WHAT NEEDS TO BE DONE
Reproduce the material below with every instance of "developed" swapped for "processed" and all other text kept identical, omitting the pictures.

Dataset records
------------------------------------------------

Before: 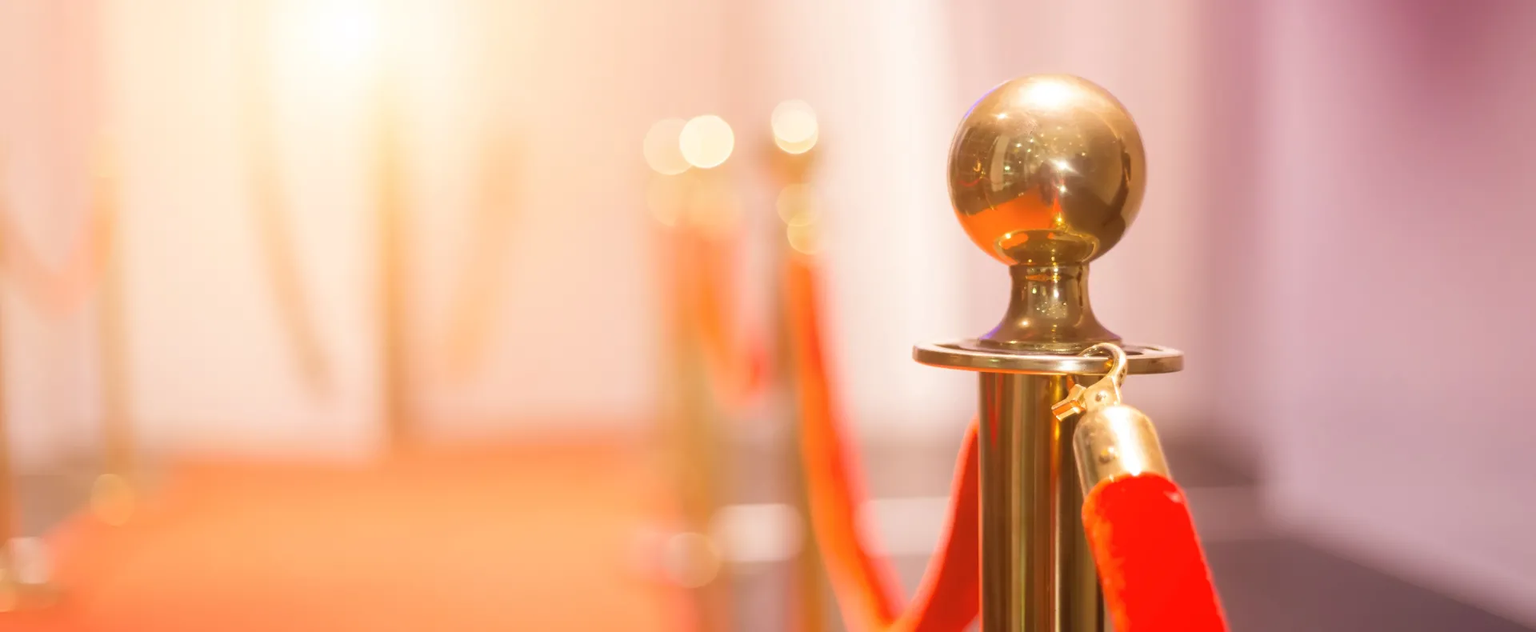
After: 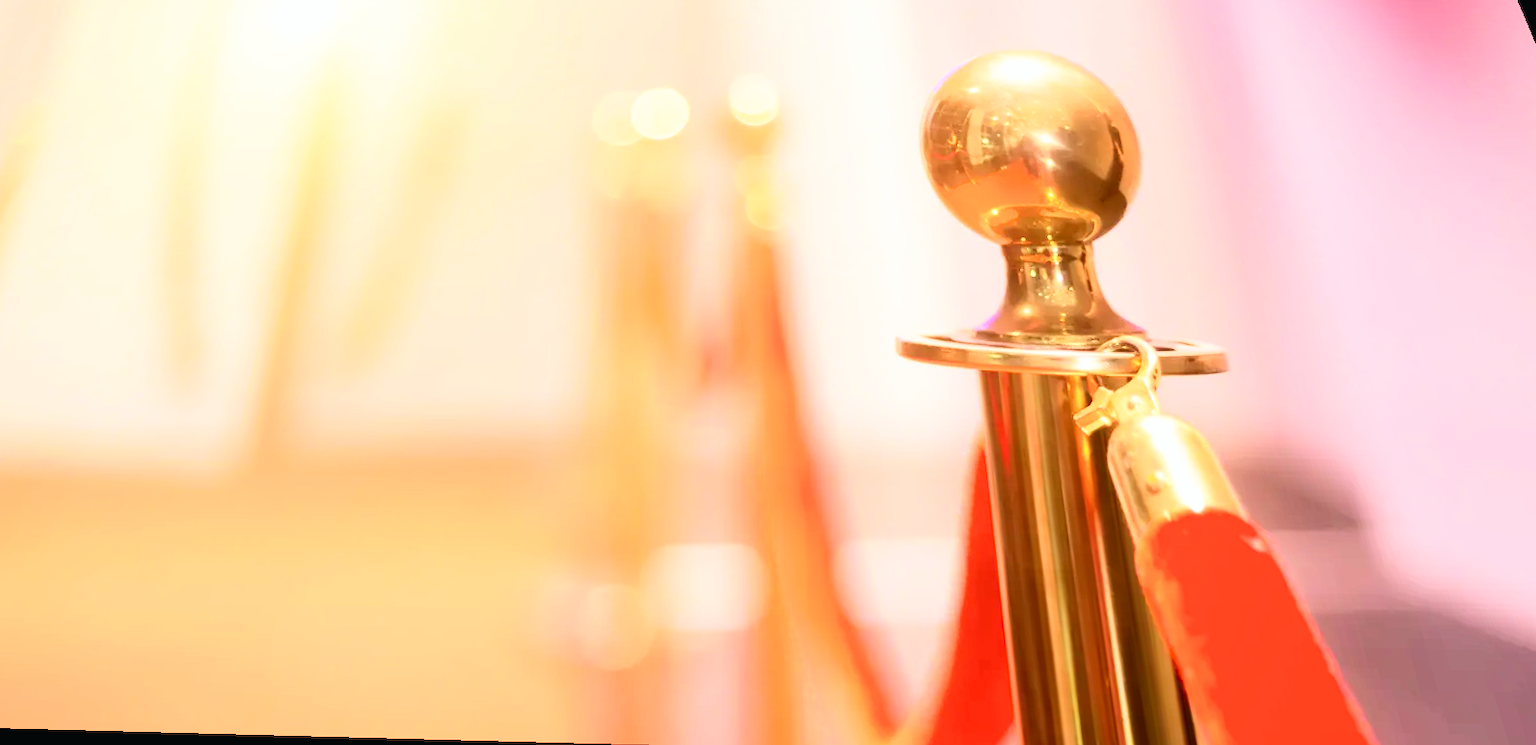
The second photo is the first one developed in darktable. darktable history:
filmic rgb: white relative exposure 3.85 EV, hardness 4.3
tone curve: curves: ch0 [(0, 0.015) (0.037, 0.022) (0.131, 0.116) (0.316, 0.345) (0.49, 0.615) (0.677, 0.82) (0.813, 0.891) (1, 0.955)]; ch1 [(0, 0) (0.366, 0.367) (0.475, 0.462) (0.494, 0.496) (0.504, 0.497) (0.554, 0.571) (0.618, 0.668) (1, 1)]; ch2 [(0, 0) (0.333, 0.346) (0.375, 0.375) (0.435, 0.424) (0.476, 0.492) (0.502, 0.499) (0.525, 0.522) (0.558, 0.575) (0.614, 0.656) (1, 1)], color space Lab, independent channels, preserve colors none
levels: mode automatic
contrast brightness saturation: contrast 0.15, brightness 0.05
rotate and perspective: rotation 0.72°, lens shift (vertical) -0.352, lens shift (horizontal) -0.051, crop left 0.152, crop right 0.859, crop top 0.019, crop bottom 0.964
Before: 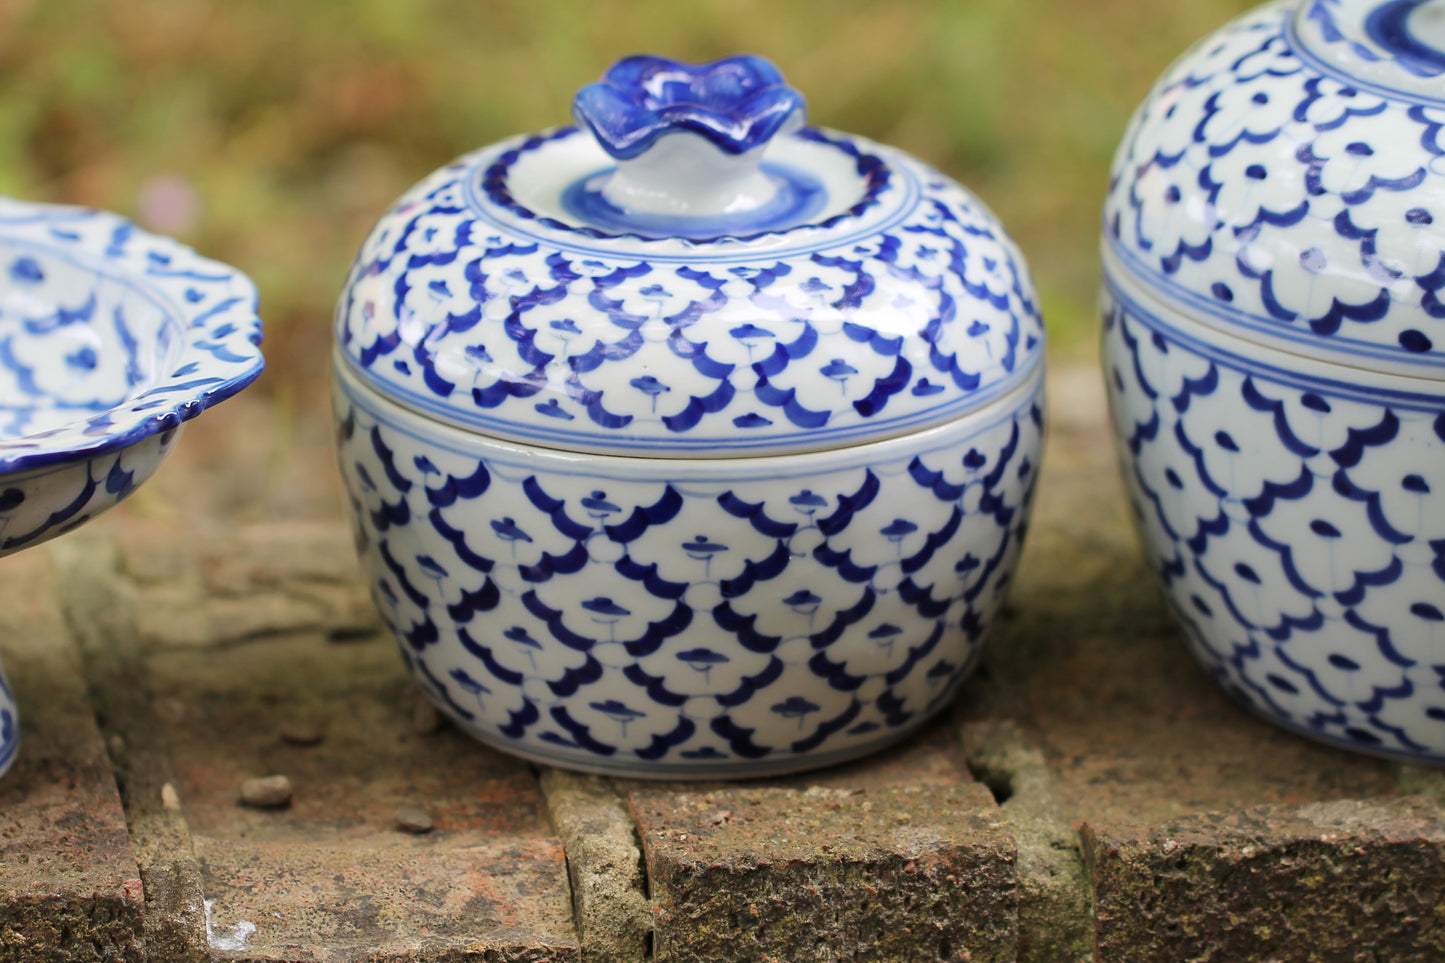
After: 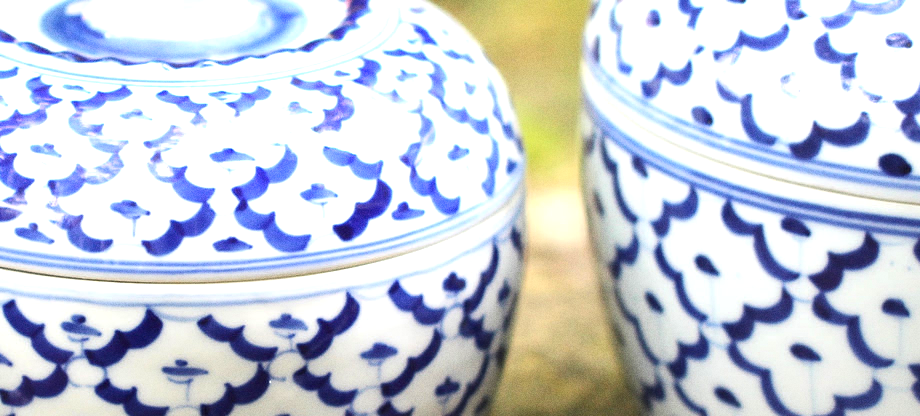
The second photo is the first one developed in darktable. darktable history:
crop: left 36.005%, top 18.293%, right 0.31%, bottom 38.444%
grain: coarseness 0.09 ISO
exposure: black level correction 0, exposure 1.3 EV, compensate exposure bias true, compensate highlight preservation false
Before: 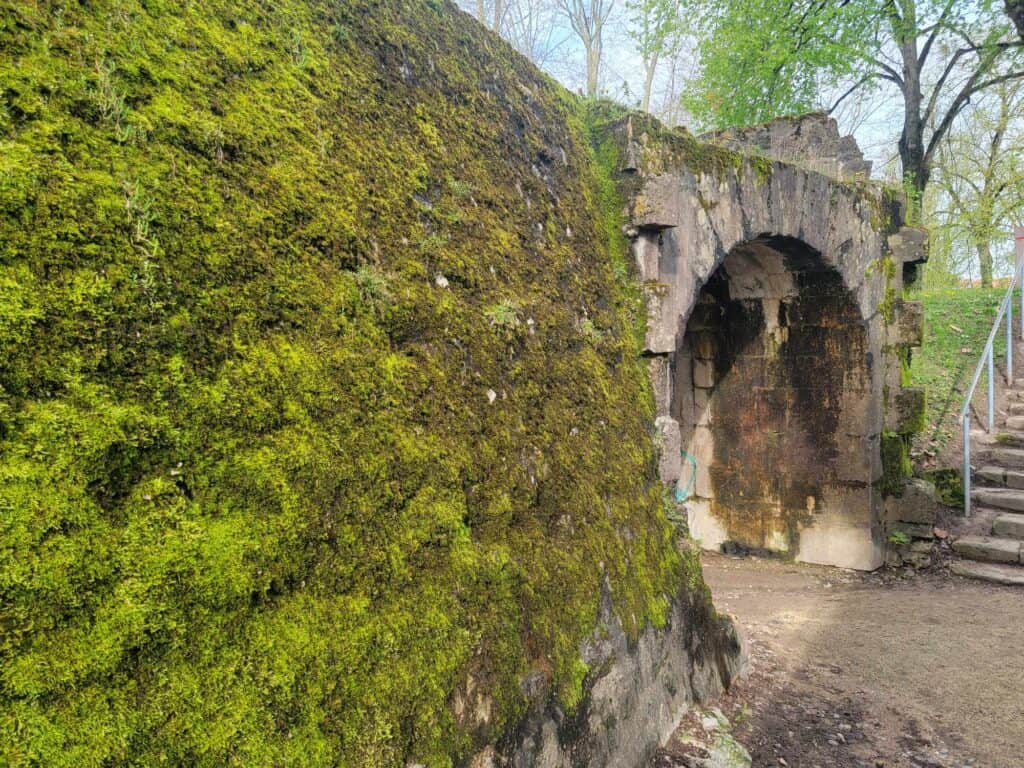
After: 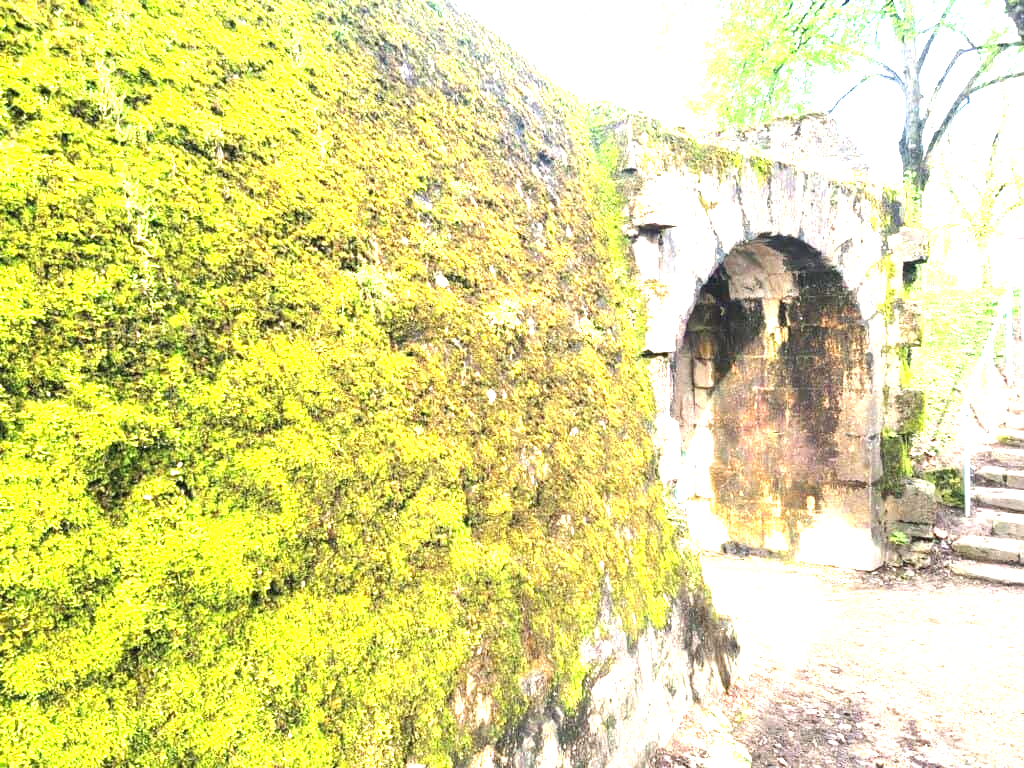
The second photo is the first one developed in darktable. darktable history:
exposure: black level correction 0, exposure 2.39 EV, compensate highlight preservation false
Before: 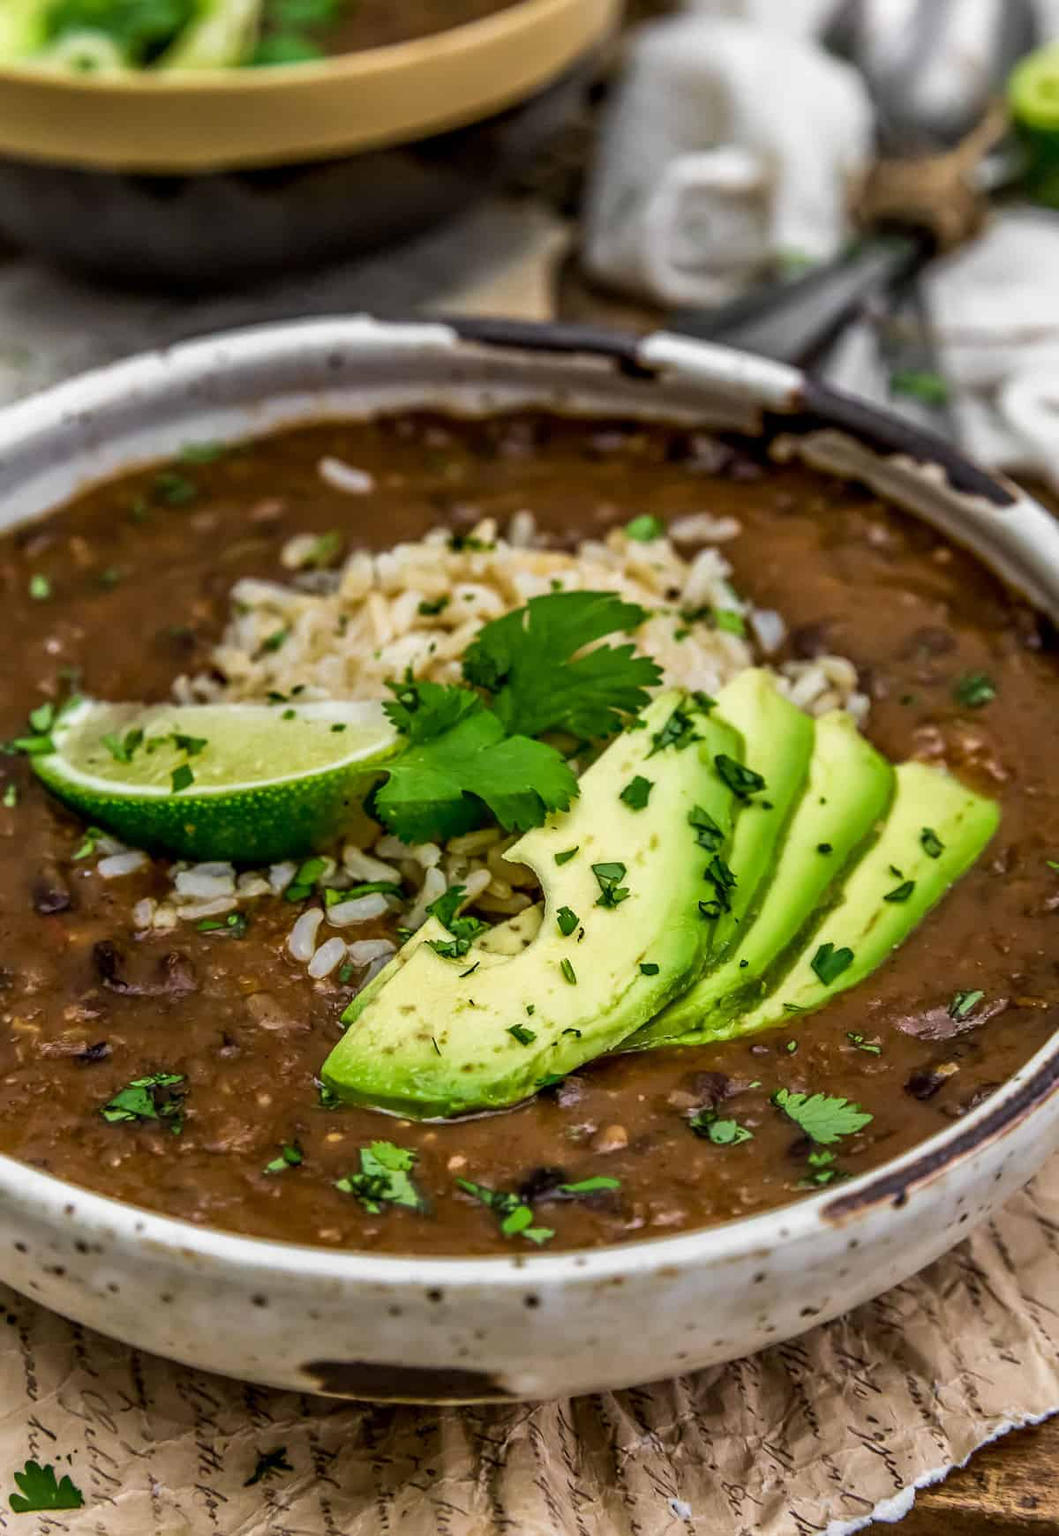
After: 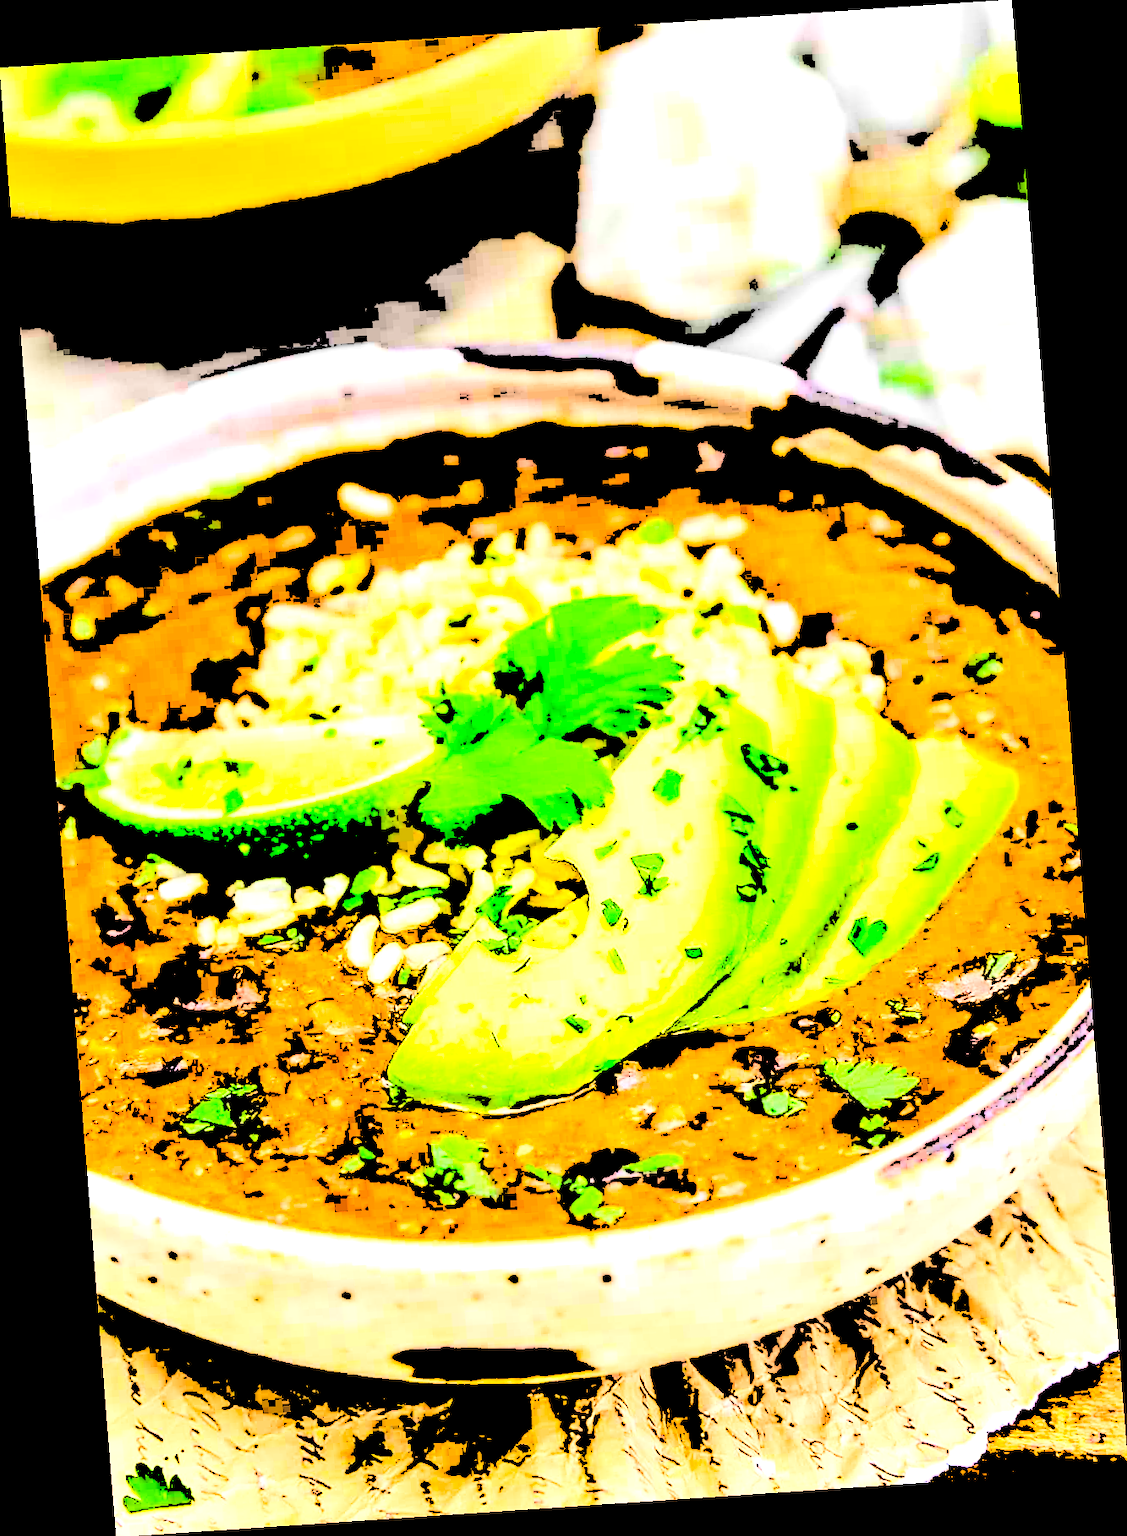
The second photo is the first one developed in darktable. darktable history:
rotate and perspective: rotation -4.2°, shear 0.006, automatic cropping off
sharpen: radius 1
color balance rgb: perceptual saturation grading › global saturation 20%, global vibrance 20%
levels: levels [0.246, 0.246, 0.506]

------------------------------------------------

CORRECT ANSWER
Before: 
After: 
The second photo is the first one processed in darktable. darktable history:
filmic rgb: white relative exposure 3.85 EV, hardness 4.3
tone curve: curves: ch0 [(0, 0.015) (0.037, 0.022) (0.131, 0.116) (0.316, 0.345) (0.49, 0.615) (0.677, 0.82) (0.813, 0.891) (1, 0.955)]; ch1 [(0, 0) (0.366, 0.367) (0.475, 0.462) (0.494, 0.496) (0.504, 0.497) (0.554, 0.571) (0.618, 0.668) (1, 1)]; ch2 [(0, 0) (0.333, 0.346) (0.375, 0.375) (0.435, 0.424) (0.476, 0.492) (0.502, 0.499) (0.525, 0.522) (0.558, 0.575) (0.614, 0.656) (1, 1)], color space Lab, independent channels, preserve colors none
levels: mode automatic
contrast brightness saturation: contrast 0.15, brightness 0.05
rotate and perspective: rotation 0.72°, lens shift (vertical) -0.352, lens shift (horizontal) -0.051, crop left 0.152, crop right 0.859, crop top 0.019, crop bottom 0.964
Before: 
After: 
The second photo is the first one processed in darktable. darktable history:
crop: left 36.005%, top 18.293%, right 0.31%, bottom 38.444%
grain: coarseness 0.09 ISO
exposure: black level correction 0, exposure 1.3 EV, compensate exposure bias true, compensate highlight preservation false
Before: 
After: 
The second photo is the first one processed in darktable. darktable history:
exposure: black level correction 0, exposure 2.39 EV, compensate highlight preservation false
Before: 
After: 
The second photo is the first one processed in darktable. darktable history:
rotate and perspective: rotation -4.2°, shear 0.006, automatic cropping off
sharpen: radius 1
color balance rgb: perceptual saturation grading › global saturation 20%, global vibrance 20%
levels: levels [0.246, 0.246, 0.506]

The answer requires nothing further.